Guzmán pointed out that the Fund’s proposal “it would stop the economic recovery that Argentina is experiencing“, While his plan would give”continuity to this strong recovery”.

Asked by Reuters, there were no comments from the IMF, but last month the agency reported that Argentina needed to reduce the monetarization of its fiscal deficit and raise interest rates above inflation.

Many international investors reacted with disappointment to Guzmán’s recent remarks.

The details of the presentation (of the minister) were “disappointingly scarce“Said Stuart Culverhouse, head of sovereign and fixed income research at Tellimer in London.

Without a sharp increase in farm prices, “unclear where growth will come from, in the absence of a credible policy framework”He added.

For her part, Siobhan Morden, managing director of Amherst Pierpont Securities, described the plan as a “challenging approach to insist on a failed economic model.”

Minister Guzmán’s presentation seemed more political theater than any rational technical discussion of an economic program”He stated in a research note.

The Argentine government’s strategy appears to be based on demanding leniency from the IMF to counter what it perceives to be a politically motivated program approved in 2018 to benefit then-pro-market president Mauricio Macri.

But the body itself has criticized the previous plan for considering it too fragile to address the political and economic reality of Argentina, and for over-accepting the government’s overly optimistic economic projections.

Guzmán’s proposal also appears to be based on optimistic forecasts.

The Argentine plan predicts economic growth at almost twice the current market consensus rate, which is shared by the IMF. In addition, he estimates that inflation will reach only 33% in 2022, while many expect it to remain above 50%.

An agreement with the IMF is widely seen as Argentina’s only option to avoid an economic collapse. If an agreement is not reached, a default would be triggered with the Paris Club, who, last year, put as a condition an agreement between the IMF to renegotiate its debt with the country.

The Argentine government, with its sovereign dollar bonds yielding close to 20% over various maturities, is already out of international debt markets, limiting the country’s options to print more money to finance the deficit, according to many. economists.

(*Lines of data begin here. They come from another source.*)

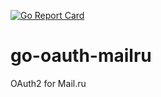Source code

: [![Go Report Card](https://goreportcard.com/badge/github.com/slazutkin/go-oauth-mailru)](https://goreportcard.com/report/github.com/slazutkin/go-oauth-mailru)

# go-oauth-mailru
OAuth2 for Mail.ru

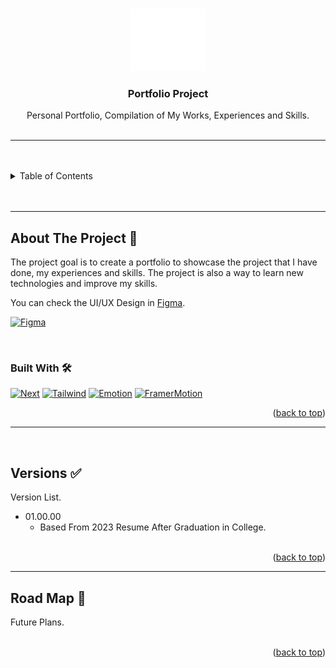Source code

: <a name="readme-top"></a>

<!-- PROJECT LOGO -->
<br />
<div align="center">
  <a href="https://github.com/zyx-0314/">
    <img src="./public/Images/nyebe_white.png" alt="Logo" width="120" height="100">
  </a>

  <h3 align="center">Portfolio Project</h3>
</div>
<div align="center">
  Personal Portfolio, Compilation of My Works, Experiences and Skills.
</div>

<br />

---

<br />
<br />

<!-- TABLE OF CONTENTS -->

<details>
  <summary>Table of Contents</summary>
  <ol>
    <li>
      <a href="#about-the-project">About The Project</a>
      <ul>
        <li><a href="#built-with">Built With</a></li>
      </ul>
    </li>
    <li><a href="#versions">Versions</a></li>
    <li><a href="#road-map">Road Map</a></li>
  </ol>
</details>

<br />
<br />

---

## About The Project 📝

The project goal is to create a portfolio to showcase the project that I have done, my experiences and skills. The project is also a way to learn new technologies and improve my skills.

You can check the UI/UX Design in [Figma](https://www.figma.com/community/file/1268740358486001871/Portfolio-Project).

[![Figma][Figma.com]][Figma.url]

<br/>

### Built With 🛠️

[![Next][NextJS.com]][NextJS-url] [![Tailwind][TailwindCSS.com]][NextJS-url] [![Emotion][Emotion.com]][Emotion-url] [![FramerMotion][FramerMotion.com]][FramerMotion-url]

<div align="right">(<a href="#readme-top">back to top</a>)</div>

---

<br/>

## Versions ✅

Version List.
- 01.00.00
  - Based From 2023 Resume After Graduation in College.

<!-- - xx.xx.xx (Major Version . Minor Version . Patch Version) -->
  <!-- - Description -->

<br />

<div align="right">(<a href="#readme-top">back to top</a>)</div>

---

## Road Map 📌

Future Plans.

<br />

<div align="right">(<a href="#readme-top">back to top</a>)</div>



<!-- Frameworks -->
[Laravel.com]: https://img.shields.io/badge/Laravel-FF2D20?style=for-the-badge&logo=laravel&logoColor=white
[Laravel-url]: https://laravel.com
[CakePHP.com]: https://img.shields.io/badge/CakePHP-D33C43?style=for-the-badge&logo=cakephp&logoColor=white
[CakePHP-url]: https://cakephp.org
[ASP.NET.com]: https://img.shields.io/badge/ASP.NET-5C2D91?style=for-the-badge&logo=.net&logoColor=white
[ASP.NET-url]: https://dotnet.microsoft.com/apps/aspnet
[NextJS.com]: https://img.shields.io/badge/Next-black?style=for-the-badge&logo=next.js&logoColor=white
[NextJS-url]: https://nextjs.org
[Django.com]: https://img.shields.io/badge/Django-092E20?style=for-the-badge&logo=django&logoColor=white
[Django-url]: https://www.djangoproject.com
[Flask.com]: https://img.shields.io/badge/Flask-000000?style=for-the-badge&logo=flask&logoColor=white
[Flask-url]: https://flask.palletsprojects.com/en/2.0.x/
[ExpressJS.com]: https://img.shields.io/badge/Express.js-404D59?style=for-the-badge
[ExpressJS-url]: https://expressjs.com
[KoaJS.com]: https://img.shields.io/badge/Koa-black?style=for-the-badge&logo=koa&logoColor=white
[KoaJS-url]: https://koajs.com
[Spring.com]: https://img.shields.io/badge/Spring-6DB33F?style=for-the-badge&logo=spring&logoColor=white
[Spring-url]: https://spring.io

[React.com]: https://img.shields.io/badge/React-20232A?style=for-the-badge&logo=react&logoColor=61DAFB
[React-url]: https://reactjs.org
[Angular.com]: https://img.shields.io/badge/Angular-DD0031?style=for-the-badge&logo=angular&logoColor=white
[Angular-url]: https://angular.io
[VueJS.com]: https://img.shields.io/badge/Vue.js-35495E?style=for-the-badge&logo=vue.js&logoColor=4FC08D
[VueJS-url]: https://vuejs.org
[Svelte.com]: https://img.shields.io/badge/Svelte-FF3E00?style=for-the-badge&logo=svelte&logoColor=white
[Svelte-url]: https://svelte.dev
[EmberJS.com]: https://img.shields.io/badge/Ember.js-E04E39?style=for-the-badge&logo=ember.js&logoColor=white
[EmberJS-url]: https://emberjs.com
[BackboneJS.com]: https://img.shields.io/badge/Backbone.js-0071B5?style=for-the-badge&logo=backbone.js&logoColor=white
[BackboneJS-url]: https://backbonejs.org
[PreactJS.com]: https://img.shields.io/badge/Preact-673AB8?style=for-the-badge&logo=preact&logoColor=white
[PreactJS-url]: https://preactjs.com
[SemanticUI.com]: https://img.shields.io/badge/Semantic%20UI-35bdb2?style=for-the-badge&logo=semantic-ui&logoColor=white
[SemanticUI-url]: https://semantic-ui.com

[TailwindCSS.com]: https://img.shields.io/badge/Tailwind_CSS-38B2AC?style=for-the-badge&logo=tailwind-css&logoColor=white
[TailwindCSS-url]: https://tailwindcss.com
[Bootstrap.com]: https://img.shields.io/badge/Bootstrap-563D7C?style=for-the-badge&logo=bootstrap&logoColor=white
[Bootstrap-url]: https://getbootstrap.com
[Stylus.com]: https://img.shields.io/badge/Stylus-333333?style=for-the-badge&logo=stylus&logoColor=white
[Stylus-url]: https://stylus-lang.com
[Emotion.com]: https://img.shields.io/badge/Emotion-DB7093?style=for-the-badge&logo=styled-components&logoColor=white
[Emotion-url]: https://emotion.sh
[FramerMotion.com]: https://img.shields.io/badge/Framer_Motion-000000?style=for-the-badge&logo=framer&logoColor=white
[FramerMotion-url]: https://www.framer.com/motion/

[TensorFlow.com]: https://img.shields.io/badge/TensorFlow-FF6F00?style=for-the-badge&logo=tensorflow&logoColor=white
[TensorFlow-url]: https://www.tensorflow.org
[PyTorch.com]: https://img.shields.io/badge/PyTorch-EE4C2C?style=for-the-badge&logo=PyTorch&logoColor=white
[PyTorch-url]: https://pytorch.org

<!-- Database -->
[MySQL.com]: https://img.shields.io/badge/MySQL-00000F?style=for-the-badge&logo=mysql&logoColor=white
[MySQL-url]: https://www.mysql.com
[AmazonRDS.com]: https://img.shields.io/badge/Amazon%20RDS-232F3E?style=for-the-badge&logo=amazon-aws&logoColor=white
[AmazonRDS-url]: https://aws.amazon.com/rds
[MicrosoftSQLServer.com]: https://img.shields.io/badge/Microsoft%20SQL%20Server-CC2927?style=for-the-badge&logo=microsoft-sql-server&logoColor=white
[MicrosoftSQLServer-url]: https://www.microsoft.com/en-us/sql-server
[Oracle.com]: https://img.shields.io/badge/Oracle-F80000?style=for-the-badge&logo=oracle&logoColor=white
[Oracle-url]: https://www.oracle.com/database
[GoogleCloudSQL.com]: https://img.shields.io/badge/Google%20Cloud-4285F4?style=for-the-badge&logo=google-cloud&logoColor=white
[GoogleCloudSQL-url]: https://cloud.google.com/sql
[AzureSQL.com]: https://img.shields.io/badge/Azure%20SQL%20Database-0078D4?style=for-the-badge&logo=microsoft-azure&logoColor=white
[AzureSQL-url]: https://azure.microsoft.com/en-us/services/sql-database
[PortgreSQL.com]: https://img.shields.io/badge/PostgreSQL-316192?style=for-the-badge&logo=postgresql&logoColor=white
[PortgreSQL-url]: https://www.postgresql.org
[MariaDB.com]: https://img.shields.io/badge/MariaDB-003545?style=for-the-badge&logo=mariadb&logoColor=white
[MariaDB-url]: https://mariadb.org
[SQLite.com]: https://img.shields.io/badge/SQLite-07405E?style=for-the-badge&logo=sqlite&logoColor=white
[SQLite-url]: https://www.sqlite.org/index.html

[MongoDB.com]: https://img.shields.io/badge/MongoDB-4EA94B?style=for-the-badge&logo=mongodb&logoColor=white
[MongoDB-url]: https://www.mongodb.com
[Cassandra.com]: https://img.shields.io/badge/Apache%20Cassandra-1287B1?style=for-the-badge&logo=apache-cassandra&logoColor=white
[Cassandra-url]: https://cassandra.apache.org
[Redis.com]: https://img.shields.io/badge/Redis-DC382D?style=for-the-badge&logo=redis&logoColor=white
[Redis-url]: https://redis.io
[ApacheCouchDB.com]: https://img.shields.io/badge/Apache%20CouchDB-D32500?style=for-the-badge&logo=apache-couchdb&logoColor=white
[ApacheCouchDB-url]: https://couchdb.apache.org
[ApacheHBase.com]: https://img.shields.io/badge/Apache%20HBase-FF7A00?style=for-the-badge&logo=apache&logoColor=white
[ApacheHBase-url]: https://hbase.apache.org

<!-- Servers -->
[Apache.com]: https://img.shields.io/badge/Apache-D22128?style=for-the-badge&logo=apache&logoColor=white
[Apache-url]: https://httpd.apache.org
[Tomcat.com]: https://img.shields.io/badge/Apache%20Tomcat-F8DC75?style=for-the-badge&logo=apache-tomcat&logoColor=black
[Tomcat-url]: https://tomcat.apache.org
[NGINX.com]: https://img.shields.io/badge/Nginx-009639?style=for-the-badge&logo=nginx&logoColor=white
[NGINX-url]: https://www.nginx.com
[LiteSpeed.com]: https://img.shields.io/badge/LiteSpeed-0000FF?style=for-the-badge&logo=litespeed&logoColor=white
[LiteSpeed-url]: https://www.litespeedtech.com
[CentOS.com]: https://img.shields.io/badge/CentOS-262577?style=for-the-badge&logo=centos&logoColor=white
[CentOS-url]: https://www.centos.org
[Caddy.com]: https://img.shields.io/badge/Caddy-00A9E0?style=for-the-badge&logo=caddy&logoColor=white
[Caddy-url]: https://caddyserver.com
[Lighttpd.com]: https://img.shields.io/badge/Lighttpd-1FB815?style=for-the-badge&logo=lighttpd&logoColor=white
[Lighttpd-url]: https://www.lighttpd.net
[MicrosoftIISServer.com]: https://img.shields.io/badge/Microsoft%20IIS-00599C?style=for-the-badge&logo=microsoft&logoColor=white
[MicrosoftIISServer-url]: https://www.iis.net

<!-- API -->
[Keras.com]: https://img.shields.io/badge/Keras-D00000?style=for-the-badge&logo=Keras&logoColor=white
[Keras-url]: https://keras.io

<!-- Technologies -->
[Docker.com]: https://img.shields.io/badge/Docker-2CA5E0?style=for-the-badge&logo=docker&logoColor=white
[Docker-url]: https://www.docker.com
[Kubernetes.com]: https://img.shields.io/badge/Kubernetes-326CE5?style=for-the-badge&logo=kubernetes&logoColor=white
[Kubernetes-url]: https://kubernetes.io


<!-- Package/Dependencies Managers -->
[NPM.com]: https://img.shields.io/badge/NPM-CB3837?style=for-the-badge&logo=npm&logoColor=white
[NPM-url]: https://www.npmjs.com
[Composer.com]: https://img.shields.io/badge/Composer-885630?style=for-the-badge&logo=composer&logoColor=white
[Composer-url]: https://getcomposer.org/
[Yarn.com]: https://img.shields.io/badge/Yarn-2C8EBB?style=for-the-badge&logo=yarn&logoColor=white
[Yarn-url]: https://yarnpkg.com

<!-- CLI/Libraries/Packages -->
[Artisan.com]: https://img.shields.io/badge/Artisan-FF2D20?style=for-the-badge&logo=laravel&logoColor=white
[Artisan-url]: https://laravel.com/docs/8.x/artisan
[ScikitLearn.com]: https://img.shields.io/badge/scikit_learn-F7931E?style=for-the-badge&logo=scikit-learn&logoColor=white
[ScikitLearn-url]: https://scikit-learn.org/stable/

<!-- Runtime Environment -->
[NodeJS.com]: https://img.shields.io/badge/Node.js-339933?style=for-the-badge&logo=node.js&logoColor=white
[NodeJS-url]: https://nodejs.org/en/

<!-- Languages -->
[JavaScript.com]: https://img.shields.io/badge/JavaScript-F7DF1E?style=for-the-badge&logo=javascript&logoColor=black
[JavaScript-url]: https://www.javascript.com
[TypeScript.com]: https://img.shields.io/badge/TypeScript-007ACC?style=for-the-badge&logo=typescript&logoColor=white
[TypeScript-url]: https://www.typescriptlang.org
[PHP.com]: https://img.shields.io/badge/PHP-777BB4?style=for-the-badge&logo=php&logoColor=white
[PHP-url]: https://www.php.net
[Java.com]: https://img.shields.io/badge/Java-ED8B00?style=for-the-badge&logo=java&logoColor=white
[Java-url]: https://www.java.com/en/
[Python.com]: https://img.shields.io/badge/Python-14354C?style=for-the-badge&logo=python&logoColor=white
[Python-url]: https://www.python.org
[C++.com]: https://img.shields.io/badge/C++-00599C?style=for-the-badge&logo=c%2B%2B&logoColor=white
[C++.url]: https://www.cplusplus.com
[C.com]: https://img.shields.io/badge/C-00599C?style=for-the-badge&logo=c&logoColor=white
[C.url]: https://www.cprogramming.com
[CSharp.com]: https://img.shields.io/badge/C%23-239120?style=for-the-badge&logo=c-sharp&logoColor=white
[CSharp.url]: https://docs.microsoft.com/en-us/dotnet/csharp/
[Kotlin.com]: https://img.shields.io/badge/Kotlin-0095D5?style=for-the-badge&logo=kotlin&logoColor=white
[Kotlin.url]: https://kotlinlang.org
[Go.com]: https://img.shields.io/badge/Go-00ADD8?style=for-the-badge&logo=go&logoColor=white
[Go.url]: https://golang.org
[Ruby.com]: https://img.shields.io/badge/Ruby-CC342D?style=for-the-badge&logo=ruby&logoColor=white
[Ruby.url]: https://www.ruby-lang.org/en/
[Rust.com]: https://img.shields.io/badge/Rust-000000?style=for-the-badge&logo=rust&logoColor=white
[Rust.url]: https://www.rust-lang.org

[Figma.com]: https://img.shields.io/badge/Figma-F24E1E?style=for-the-badge&logo=figma&logoColor=white
[Figma.url]: https://www.figma.com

In the absence of access to external markets and in the midst of low domestic savings, a slower path of fiscal consolidation implies greater monetary assistance and, therefore, higher inflation and greater financial imbalances in terms of the official exchange rate gap / parallel”Said Diego Pereira, chief economist for the Southern Cone and Peru at JP. Morgan said in a client report.

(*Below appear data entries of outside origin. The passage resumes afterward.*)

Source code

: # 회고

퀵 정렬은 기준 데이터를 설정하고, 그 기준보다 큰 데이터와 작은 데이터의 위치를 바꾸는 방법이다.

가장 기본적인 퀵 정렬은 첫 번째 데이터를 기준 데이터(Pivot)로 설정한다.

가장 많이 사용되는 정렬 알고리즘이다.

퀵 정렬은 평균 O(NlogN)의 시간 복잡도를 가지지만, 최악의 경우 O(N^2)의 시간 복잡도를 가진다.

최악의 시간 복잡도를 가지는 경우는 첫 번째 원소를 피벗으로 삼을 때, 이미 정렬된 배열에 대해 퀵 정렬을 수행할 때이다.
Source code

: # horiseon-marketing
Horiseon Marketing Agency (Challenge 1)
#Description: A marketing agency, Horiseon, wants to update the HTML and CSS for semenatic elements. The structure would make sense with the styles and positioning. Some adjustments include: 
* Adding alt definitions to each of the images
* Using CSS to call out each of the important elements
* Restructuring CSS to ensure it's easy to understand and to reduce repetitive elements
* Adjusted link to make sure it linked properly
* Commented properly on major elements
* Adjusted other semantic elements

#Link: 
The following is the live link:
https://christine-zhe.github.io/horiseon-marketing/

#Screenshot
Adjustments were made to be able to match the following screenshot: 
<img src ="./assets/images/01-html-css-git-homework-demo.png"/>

The wholesale exchange rate in Argentina is around 103.6 pesos per dollar, while in the informal or ‘blue’ market, it reaches 208 pesos per dollar. The gap exceeds 100%.

The moment of truth

On Thursday, Argentina’s central bank (BCRA) raised the rates on its 28-day bond by 200 basis points to 40%, an implicit annualized rate of 48.3% according to JP.Morgan, although still below the forecasts of inflation greater than 50%.

Goldman Sachs called the measure “a very small step on a long road to monetary and financial normalization“, and said that “the current mix of monetary and fiscal policies, and the broad set of financial and capital controls is unsustainable and inconsistent with socially inclusive growth in the medium term ”.

Analysts agree that a deal is likely eventually, given the stakes.

First, it avoids defaulting on the IMF, which in itself would not trigger a (sovereign) bond default, but would negatively affect the price.”Said Carlos de Sousa, emerging markets debt strategist at Vontobel Asset Management in Zurich.

An agreement is also the scenario that Pereira of JP Morgan estimates, although he predicted that the negotiations could experience a temporary stagnation in the coming weeks.

In the end, the pain of any fiscal adjustment likely to be required by the IMF would be far less than the economic turmoil caused by a possible default on the Fund’s loans, Pereira said.

An agreement with the IMF before the end of March seems a necessary condition to avoid more disruptive scenarios”He added.